======== PASSAGE PROVIDED ========
The Tories are radically altering the public service landscape. Labour will need to rethink its approach to how it delivers better public services in this new world.
Since entering office less than two years ago, the Conservatives have initiated significant reforms of each of the main public services. From GP commissioning to free schools and police commissioners, the current government is pursuing public service reforms of a scope and at a speed that is unmatched in recent political history.
Yet if their ambition is unquestionable, their consistency is not. The striking thing about the coalition’s reforms is that they do not appear to be underpinned by a single, unified view of what makes public services better. Love or loath New Labour’s reforms, they all reflected a consistent account of how to improve service delivery that placed citizens rather than providers at the heart of services and prescribed a shared set of tools, including contestability between providers, top down targets, citizen choice and voice to deliver outcomes. There was even a PowerPoint slide summarising the approach –nicknamed the ‘Washing Machine’ because of its Dilbert-esque overuse of circular arrows – that did the rounds in Whitehall.
By contrast, the coalition’s reforms are highly disjointed and appear to lack a consistent logic. In health, the government seems intent on passing power and budgets to the professionals. In policing and to a lesser extent in education, the reverse is the case, with power passed either directly to service users under initiatives like free schools or indirectly to their elected representatives, as in the case of police commissioners. Under some reforms, local government and local institutions will be given more influence. Local authorities will be involved in the oversight of the new GP commissioning consortia and existing local crime partnerships will be given more latitude. Under others, in particular in education, they will be cut out of the loop.
======== DATASET RECORDS ========
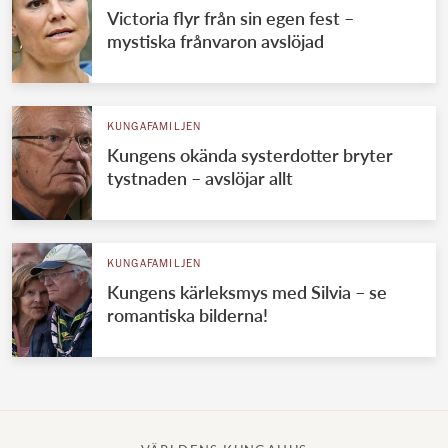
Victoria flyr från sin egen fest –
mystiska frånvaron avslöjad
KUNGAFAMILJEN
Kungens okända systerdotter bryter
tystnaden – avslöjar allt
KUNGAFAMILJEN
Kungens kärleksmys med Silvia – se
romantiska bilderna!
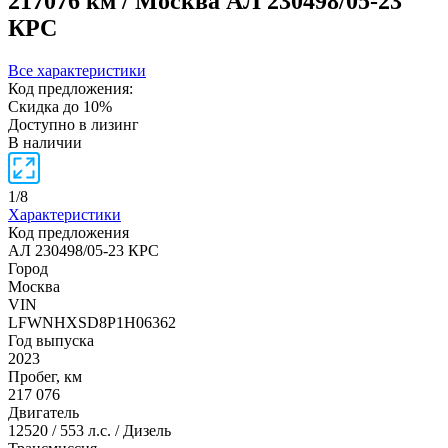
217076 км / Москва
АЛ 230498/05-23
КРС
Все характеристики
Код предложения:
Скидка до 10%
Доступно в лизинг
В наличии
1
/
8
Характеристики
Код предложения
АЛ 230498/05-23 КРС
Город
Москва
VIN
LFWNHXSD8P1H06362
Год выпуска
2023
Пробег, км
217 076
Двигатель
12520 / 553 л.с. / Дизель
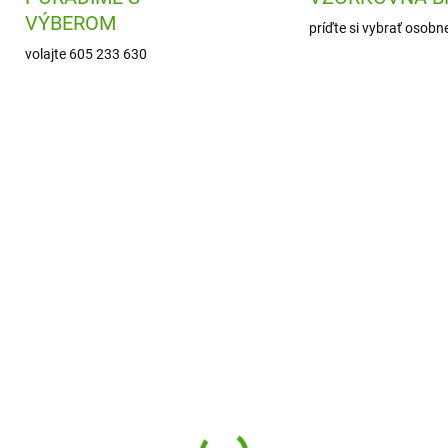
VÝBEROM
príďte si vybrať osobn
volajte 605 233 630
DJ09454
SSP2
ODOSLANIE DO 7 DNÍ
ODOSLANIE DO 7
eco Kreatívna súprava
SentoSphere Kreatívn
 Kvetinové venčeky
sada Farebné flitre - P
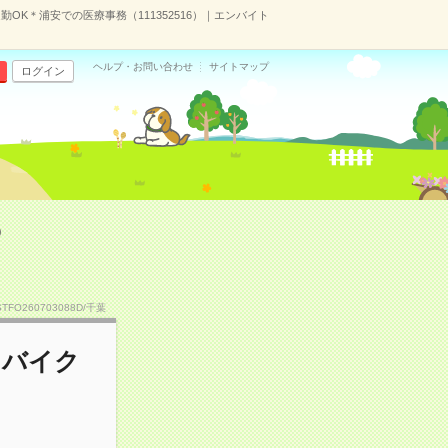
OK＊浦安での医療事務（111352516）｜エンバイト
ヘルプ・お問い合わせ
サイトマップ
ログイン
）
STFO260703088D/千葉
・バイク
========
**ACTIVITY:**
Pick up the piece on the coalition government's public service reforms after its final sentence and carry it forward in the same voice.

**EXERCISE RESULT:**
Some have taken this as evidence that the Conservatives do not have a ‘theory of governance’ – a view on how government makes things happen – or that they do not have a clear vision of what they are trying to achieve. However, the truth may be rather different. The Tories do have a clear objective. Their aim is to get out of the delivery business. They want to stop managing public services altogether.
Evidence for this lies in the few points of commonality that exist between their reforms. The Tory reforms are sprawling, confused and often imply contradictory theories of reform but they all share two salient characteristics. All of them seek to hand responsibility for delivery of services, spending decisions and even in many cases their oversight to outside or arms length organisations. In health, for instance, Andrew Lansley battled hard to remove the health secretary’s responsibility for ensuring NHS provision. And all of them seek to make it harder to assess whether services are actually performing and improving, by replacing tangible ‘management’ targets (for example the waiting list target) with very broad ‘outcome’ targets upon which the impact of public services is difficult to measure (such as ‘raising life expectancy’) and by ceasing the publication of management and activity data (such as number of arrests).
Senior civil servants and non-profit providers who work regularly with ministers echo this view. They tell stories of ministers halting civil service work on policy delivery on the grounds that it is not government’s job and of members of the cabinet telling their officials that they ‘do not believe in having a top down strategy’ to deliver policy and that they are ‘happy to leave it to others’.
Under the Conservatives’ approach, government’s job is to articulate very broad objectives and aspirations, establish an arm’s length framework and make others responsible for figuring out how best to achieve the government’s goals. Government does not try to drive change in provision and performance directly. It merely sets the rules and then change ‘happens’. The approach is hardly new and mirrors attempts by earlier Tory governments to split policy formulation from policy implementation. Part of its grounding is ideological. When more honest Tories say they want government to get out of the way and that the private and non-profit sector can do a better job, they really mean it. However, much of it is political.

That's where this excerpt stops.